Electronic design files:

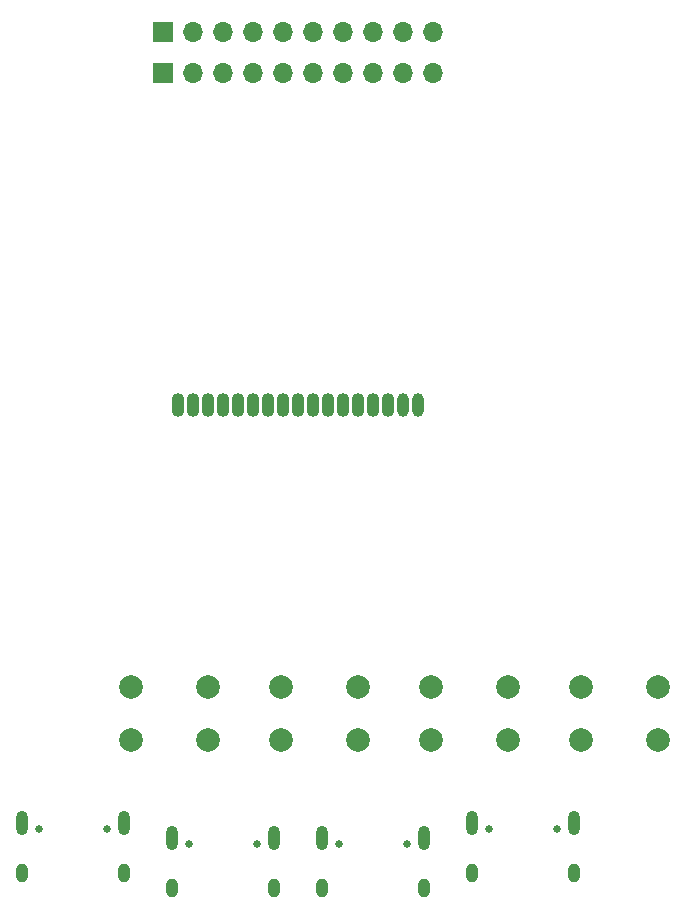
<source format=gbr>
%TF.GenerationSoftware,KiCad,Pcbnew,(6.0.5)*%
%TF.CreationDate,2023-02-26T14:44:21+09:00*%
%TF.ProjectId,IO_Board,494f5f42-6f61-4726-942e-6b696361645f,rev?*%
%TF.SameCoordinates,Original*%
%TF.FileFunction,Soldermask,Bot*%
%TF.FilePolarity,Negative*%
%FSLAX46Y46*%
G04 Gerber Fmt 4.6, Leading zero omitted, Abs format (unit mm)*
G04 Created by KiCad (PCBNEW (6.0.5)) date 2023-02-26 14:44:21*
%MOMM*%
%LPD*%
G01*
G04 APERTURE LIST*
%ADD10C,2.000000*%
%ADD11C,0.650000*%
%ADD12O,1.000000X1.600000*%
%ADD13O,1.000000X2.100000*%
%ADD14O,1.100000X2.000000*%
%ADD15O,1.000000X2.000000*%
%ADD16R,1.700000X1.700000*%
%ADD17O,1.700000X1.700000*%
G04 APERTURE END LIST*
D10*
%TO.C,START*%
X150980000Y-137160000D03*
X157480000Y-137160000D03*
X150980000Y-132660000D03*
X157480000Y-132660000D03*
%TD*%
%TO.C,STOP*%
X170180000Y-137160000D03*
X163680000Y-137160000D03*
X170180000Y-132660000D03*
X163680000Y-132660000D03*
%TD*%
D11*
%TO.C,J4*%
X161640000Y-145985000D03*
X155860000Y-145985000D03*
D12*
X154430000Y-149665000D03*
D13*
X154430000Y-145485000D03*
X163070000Y-145485000D03*
D12*
X163070000Y-149665000D03*
%TD*%
D11*
%TO.C,J2*%
X174340000Y-144715000D03*
X168560000Y-144715000D03*
D12*
X175770000Y-148395000D03*
D13*
X175770000Y-144215000D03*
D12*
X167130000Y-148395000D03*
D13*
X167130000Y-144215000D03*
%TD*%
D14*
%TO.C,J6*%
X142240000Y-108785000D03*
X143510000Y-108785000D03*
X144780000Y-108785000D03*
X146050000Y-108785000D03*
X147320000Y-108785000D03*
X148590000Y-108785000D03*
X149860000Y-108785000D03*
X151130000Y-108785000D03*
X152400000Y-108785000D03*
X153670000Y-108785000D03*
X154940000Y-108785000D03*
X156210000Y-108785000D03*
X157480000Y-108785000D03*
X158750000Y-108785000D03*
X160020000Y-108785000D03*
D15*
X161290000Y-108795000D03*
X162560000Y-108795000D03*
%TD*%
D11*
%TO.C,J1*%
X148940000Y-145985000D03*
X143160000Y-145985000D03*
D13*
X150370000Y-145485000D03*
X141730000Y-145485000D03*
D12*
X150370000Y-149665000D03*
X141730000Y-149665000D03*
%TD*%
D10*
%TO.C,L*%
X138280000Y-137160000D03*
X144780000Y-137160000D03*
X144780000Y-132660000D03*
X138280000Y-132660000D03*
%TD*%
%TO.C,R*%
X176328000Y-137160000D03*
X182828000Y-137160000D03*
X182828000Y-132660000D03*
X176328000Y-132660000D03*
%TD*%
D16*
%TO.C,J3*%
X140985000Y-80670400D03*
D17*
X143525000Y-80670400D03*
X146065000Y-80670400D03*
X148605000Y-80670400D03*
X151145000Y-80670400D03*
X153685000Y-80670400D03*
X156225000Y-80670400D03*
X158765000Y-80670400D03*
X161305000Y-80670400D03*
X163845000Y-80670400D03*
%TD*%
D11*
%TO.C,J7*%
X130460000Y-144715000D03*
X136240000Y-144715000D03*
D13*
X129030000Y-144215000D03*
D12*
X129030000Y-148395000D03*
D13*
X137670000Y-144215000D03*
D12*
X137670000Y-148395000D03*
%TD*%
D16*
%TO.C,J5*%
X140980000Y-77216000D03*
D17*
X143520000Y-77216000D03*
X146060000Y-77216000D03*
X148600000Y-77216000D03*
X151140000Y-77216000D03*
X153680000Y-77216000D03*
X156220000Y-77216000D03*
X158760000Y-77216000D03*
X161300000Y-77216000D03*
X163840000Y-77216000D03*
%TD*%
M02*

</source>
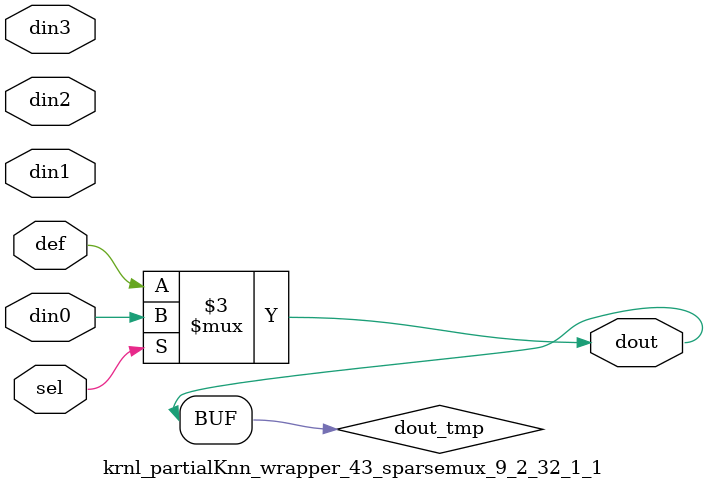
<source format=v>
`timescale 1 ns / 1 ps
module krnl_partialKnn_wrapper_43_sparsemux_9_2_32_1_1 (din0,din1,din2,din3,def,sel,dout);
parameter din0_WIDTH = 1;
parameter din1_WIDTH = 1;
parameter din2_WIDTH = 1;
parameter din3_WIDTH = 1;
parameter def_WIDTH = 1;
parameter sel_WIDTH = 1;
parameter dout_WIDTH = 1;
parameter [sel_WIDTH-1:0] CASE0 = 1;
parameter [sel_WIDTH-1:0] CASE1 = 1;
parameter [sel_WIDTH-1:0] CASE2 = 1;
parameter [sel_WIDTH-1:0] CASE3 = 1;
parameter ID = 1;
parameter NUM_STAGE = 1;
input [din0_WIDTH-1:0] din0;
input [din1_WIDTH-1:0] din1;
input [din2_WIDTH-1:0] din2;
input [din3_WIDTH-1:0] din3;
input [def_WIDTH-1:0] def;
input [sel_WIDTH-1:0] sel;
output [dout_WIDTH-1:0] dout;
reg [dout_WIDTH-1:0] dout_tmp;
always @ (*) begin
case (sel)
    
    CASE0 : dout_tmp = din0;
    
    CASE1 : dout_tmp = din1;
    
    CASE2 : dout_tmp = din2;
    
    CASE3 : dout_tmp = din3;
    
    default : dout_tmp = def;
endcase
end
assign dout = dout_tmp;
endmodule
</source>
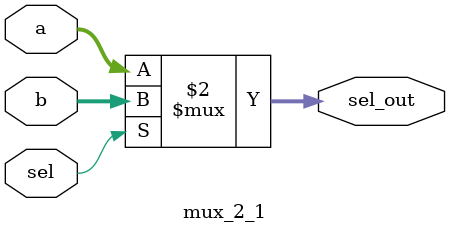
<source format=v>
module mux_2_1(
    input [31:0] a,b,
    input sel,
    output reg [31:0] sel_out
    
    );
    always @(*) begin
        sel_out=sel? b:a;
    end
endmodule
</source>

=== WORK TO BE COMPLETED ===
Return every line shown above without changing a word, and skip the pictures.

=== REPLY TO THE TASK ===
<source format=gbr>
%TF.GenerationSoftware,KiCad,Pcbnew,(6.0.5)*%
%TF.CreationDate,2023-02-26T14:44:21+09:00*%
%TF.ProjectId,IO_Board,494f5f42-6f61-4726-942e-6b696361645f,rev?*%
%TF.SameCoordinates,Original*%
%TF.FileFunction,Soldermask,Bot*%
%TF.FilePolarity,Negative*%
%FSLAX46Y46*%
G04 Gerber Fmt 4.6, Leading zero omitted, Abs format (unit mm)*
G04 Created by KiCad (PCBNEW (6.0.5)) date 2023-02-26 14:44:21*
%MOMM*%
%LPD*%
G01*
G04 APERTURE LIST*
%ADD10C,2.000000*%
%ADD11C,0.650000*%
%ADD12O,1.000000X1.600000*%
%ADD13O,1.000000X2.100000*%
%ADD14O,1.100000X2.000000*%
%ADD15O,1.000000X2.000000*%
%ADD16R,1.700000X1.700000*%
%ADD17O,1.700000X1.700000*%
G04 APERTURE END LIST*
D10*
%TO.C,START*%
X150980000Y-137160000D03*
X157480000Y-137160000D03*
X150980000Y-132660000D03*
X157480000Y-132660000D03*
%TD*%
%TO.C,STOP*%
X170180000Y-137160000D03*
X163680000Y-137160000D03*
X170180000Y-132660000D03*
X163680000Y-132660000D03*
%TD*%
D11*
%TO.C,J4*%
X161640000Y-145985000D03*
X155860000Y-145985000D03*
D12*
X154430000Y-149665000D03*
D13*
X154430000Y-145485000D03*
X163070000Y-145485000D03*
D12*
X163070000Y-149665000D03*
%TD*%
D11*
%TO.C,J2*%
X174340000Y-144715000D03*
X168560000Y-144715000D03*
D12*
X175770000Y-148395000D03*
D13*
X175770000Y-144215000D03*
D12*
X167130000Y-148395000D03*
D13*
X167130000Y-144215000D03*
%TD*%
D14*
%TO.C,J6*%
X142240000Y-108785000D03*
X143510000Y-108785000D03*
X144780000Y-108785000D03*
X146050000Y-108785000D03*
X147320000Y-108785000D03*
X148590000Y-108785000D03*
X149860000Y-108785000D03*
X151130000Y-108785000D03*
X152400000Y-108785000D03*
X153670000Y-108785000D03*
X154940000Y-108785000D03*
X156210000Y-108785000D03*
X157480000Y-108785000D03*
X158750000Y-108785000D03*
X160020000Y-108785000D03*
D15*
X161290000Y-108795000D03*
X162560000Y-108795000D03*
%TD*%
D11*
%TO.C,J1*%
X148940000Y-145985000D03*
X143160000Y-145985000D03*
D13*
X150370000Y-145485000D03*
X141730000Y-145485000D03*
D12*
X150370000Y-149665000D03*
X141730000Y-149665000D03*
%TD*%
D10*
%TO.C,L*%
X138280000Y-137160000D03*
X144780000Y-137160000D03*
X144780000Y-132660000D03*
X138280000Y-132660000D03*
%TD*%
%TO.C,R*%
X176328000Y-137160000D03*
X182828000Y-137160000D03*
X182828000Y-132660000D03*
X176328000Y-132660000D03*
%TD*%
D16*
%TO.C,J3*%
X140985000Y-80670400D03*
D17*
X143525000Y-80670400D03*
X146065000Y-80670400D03*
X148605000Y-80670400D03*
X151145000Y-80670400D03*
X153685000Y-80670400D03*
X156225000Y-80670400D03*
X158765000Y-80670400D03*
X161305000Y-80670400D03*
X163845000Y-80670400D03*
%TD*%
D11*
%TO.C,J7*%
X130460000Y-144715000D03*
X136240000Y-144715000D03*
D13*
X129030000Y-144215000D03*
D12*
X129030000Y-148395000D03*
D13*
X137670000Y-144215000D03*
D12*
X137670000Y-148395000D03*
%TD*%
D16*
%TO.C,J5*%
X140980000Y-77216000D03*
D17*
X143520000Y-77216000D03*
X146060000Y-77216000D03*
X148600000Y-77216000D03*
X151140000Y-77216000D03*
X153680000Y-77216000D03*
X156220000Y-77216000D03*
X158760000Y-77216000D03*
X161300000Y-77216000D03*
X163840000Y-77216000D03*
%TD*%
M02*

</source>
<source format=v>
`timescale 1 ns / 1 ps
module krnl_partialKnn_wrapper_43_sparsemux_9_2_32_1_1 (din0,din1,din2,din3,def,sel,dout);
parameter din0_WIDTH = 1;
parameter din1_WIDTH = 1;
parameter din2_WIDTH = 1;
parameter din3_WIDTH = 1;
parameter def_WIDTH = 1;
parameter sel_WIDTH = 1;
parameter dout_WIDTH = 1;
parameter [sel_WIDTH-1:0] CASE0 = 1;
parameter [sel_WIDTH-1:0] CASE1 = 1;
parameter [sel_WIDTH-1:0] CASE2 = 1;
parameter [sel_WIDTH-1:0] CASE3 = 1;
parameter ID = 1;
parameter NUM_STAGE = 1;
input [din0_WIDTH-1:0] din0;
input [din1_WIDTH-1:0] din1;
input [din2_WIDTH-1:0] din2;
input [din3_WIDTH-1:0] din3;
input [def_WIDTH-1:0] def;
input [sel_WIDTH-1:0] sel;
output [dout_WIDTH-1:0] dout;
reg [dout_WIDTH-1:0] dout_tmp;
always @ (*) begin
case (sel)
    
    CASE0 : dout_tmp = din0;
    
    CASE1 : dout_tmp = din1;
    
    CASE2 : dout_tmp = din2;
    
    CASE3 : dout_tmp = din3;
    
    default : dout_tmp = def;
endcase
end
assign dout = dout_tmp;
endmodule
</source>
<source format=v>
module mux_2_1(
    input [31:0] a,b,
    input sel,
    output reg [31:0] sel_out
    
    );
    always @(*) begin
        sel_out=sel? b:a;
    end
endmodule
</source>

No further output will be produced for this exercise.